KARACHI, Pakistan – Benazir Bhutto on Sunday made her first public foray since a bloody attack on her homecoming celebrations, seeking to signal that she will not be deterred from mingling with supporters as her party commences its campaign for parliamentary elections.
But her visits, to a Karachi hospital where many of those wounded in Friday’s suicide bombing were being treated and afterward to a Sufi shrine for prayers, were brief, unannounced and tightly controlled, in sharp contrast to the carnival-like open-air procession that preceded the deadly attack.
The Western-backed former Pakistani prime minister received a condolence call Sunday from U.S. Secretary of State Condoleezza Rice, her party said. In the call, Rice expressed sorrow over deaths and injuries in the attack, which killed more than 135 people and maimed hundreds more, Bhutto aides said.
Speaking to journalists at the headquarters of her Pakistan Peoples Party, Bhutto acknowledged that she and her supporters would have to “modify our campaign to some extent” because of the attacks. But she added: “We will continue to meet the public. We will not be deterred.”
In her 15-minute stop at Karachi’s Jinnah hospital, Bhutto visited the bedsides of several men who were injured while acting as volunteer security around her convoy. Police and party faithful took the brunt of the powerful blast, which came as Bhutto’s convoy was in the ninth hour of a trip from Karachi’s airport to the city center, moving at less than a mile an hour because of the enormous crowds. Bhutto, who was in the interior of her steel-reinforced vehicle at the time, escaped injury.

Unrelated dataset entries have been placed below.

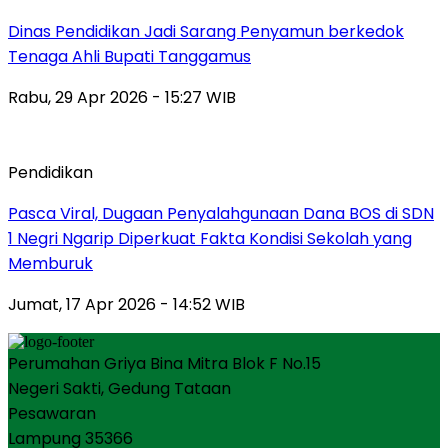
Dinas Pendidikan Jadi Sarang Penyamun berkedok
Tenaga Ahli Bupati Tanggamus
Rabu, 29 Apr 2026 - 15:27 WIB
Pendidikan
Pasca Viral, Dugaan Penyalahgunaan Dana BOS di SDN
1 Negri Ngarip Diperkuat Fakta Kondisi Sekolah yang
Memburuk
Jumat, 17 Apr 2026 - 14:52 WIB
Perumahan Griya Bina Mitra Blok F No.15
Negeri Sakti, Gedung Tataan
Pesawaran
Lampung 35366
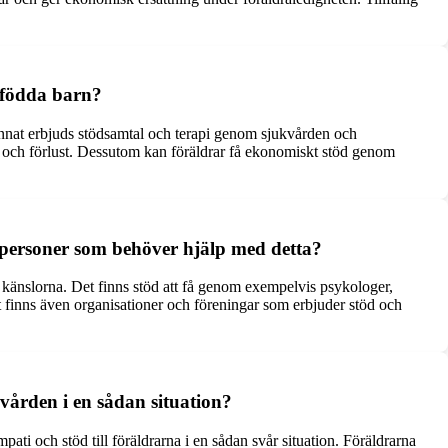
ödfödda barn?
d annat erbjuds stödsamtal och terapi genom sjukvården och
rg och förlust. Dessutom kan föräldrar få ekonomiskt stöd genom
ör personer som behöver hjälp med detta?
eta känslorna. Det finns stöd att få genom exempelvis psykologer,
et finns även organisationer och föreningar som erbjuder stöd och
vården i en sådan situation?
pati och stöd till föräldrarna i en sådan svår situation. Föräldrarna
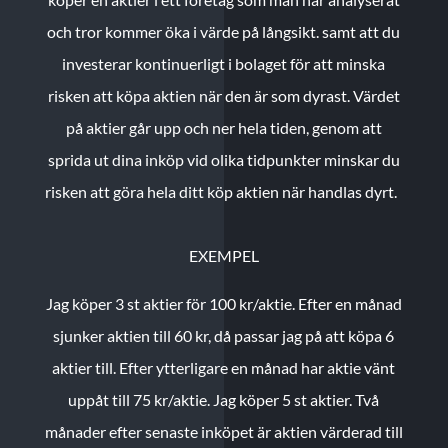
och tror kommer öka i värde på långsikt. samt att du
investerar kontinuerligt i bolaget för att minska
risken att köpa aktien när den är som dyrast. Värdet
på aktier går upp och ner hela tiden, genom att
sprida ut dina inköp vid olika tidpunkter minskar du
risken att göra hela ditt köp aktien när handlas dyrt.
EXEMPEL
Jag köper 3 st aktier för 100 kr/aktie.
Efter en månad
sjunker aktien till 60 kr, då passar jag på att köpa 6
aktier till.
Efter ytterligare en månad har aktie vänt
uppåt till 75 kr/aktie. Jag köper 5 st aktier.
Två
månader efter senaste inköpet är aktien värderad till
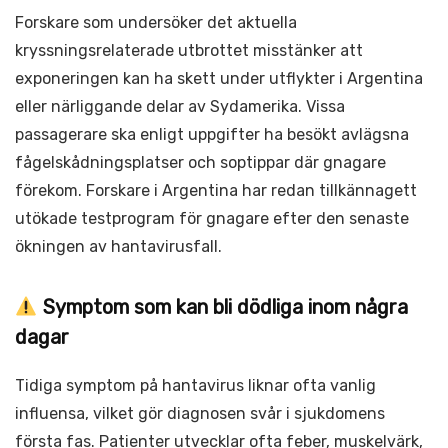
Forskare som undersöker det aktuella
kryssningsrelaterade utbrottet misstänker att
exponeringen kan ha skett under utflykter i Argentina
eller närliggande delar av Sydamerika. Vissa
passagerare ska enligt uppgifter ha besökt avlägsna
fågelskådningsplatser och soptippar där gnagare
förekom. Forskare i Argentina har redan tillkännagett
utökade testprogram för gnagare efter den senaste
ökningen av hantavirusfall.
Symptom som kan bli dödliga inom några
dagar
Tidiga symptom på hantavirus liknar ofta vanlig
influensa, vilket gör diagnosen svår i sjukdomens
första fas. Patienter utvecklar ofta feber, muskelvärk,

She then offered prayers at a shrine in Karachi’s poverty-stricken Lyari neighborhood, a traditional party stronghold. As word of her appearance spread, a crowd gathered and chanted: “Prime Minister Benazir!”
No group has claimed responsibility for the bombing, although at least one faction issued threats against the former leader prior to her return. Bhutto said at a news conference hours after the attack that she believed Islamic militants had carried out the bombing, with the possible complicity of some former and present officials in the government of President Gen. Pervez Musharraf.
The government vehemently has denied any responsibility and said everything possible was done to protect Bhutto.